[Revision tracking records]
------
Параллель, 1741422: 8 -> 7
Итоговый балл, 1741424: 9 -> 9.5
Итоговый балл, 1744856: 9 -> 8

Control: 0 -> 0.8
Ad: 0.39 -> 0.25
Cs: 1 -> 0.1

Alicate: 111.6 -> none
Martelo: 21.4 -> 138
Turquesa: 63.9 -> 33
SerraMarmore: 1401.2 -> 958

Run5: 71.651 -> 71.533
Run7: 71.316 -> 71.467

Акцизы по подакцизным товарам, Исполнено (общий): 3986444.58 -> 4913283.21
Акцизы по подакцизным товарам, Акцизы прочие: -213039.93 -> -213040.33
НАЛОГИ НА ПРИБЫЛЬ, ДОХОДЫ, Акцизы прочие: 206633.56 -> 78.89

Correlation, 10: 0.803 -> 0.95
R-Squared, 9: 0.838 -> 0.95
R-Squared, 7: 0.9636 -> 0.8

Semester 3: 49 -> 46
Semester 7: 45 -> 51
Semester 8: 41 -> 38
------
## ASSIGNMENT
Look above for the line with "R-Squared, 7: 0.9636 -> 0.8", then copy it and each later line exactly, stopping at the last line of the records.

## PROBLEM SOLUTION
R-Squared, 7: 0.9636 -> 0.8

Semester 3: 49 -> 46
Semester 7: 45 -> 51
Semester 8: 41 -> 38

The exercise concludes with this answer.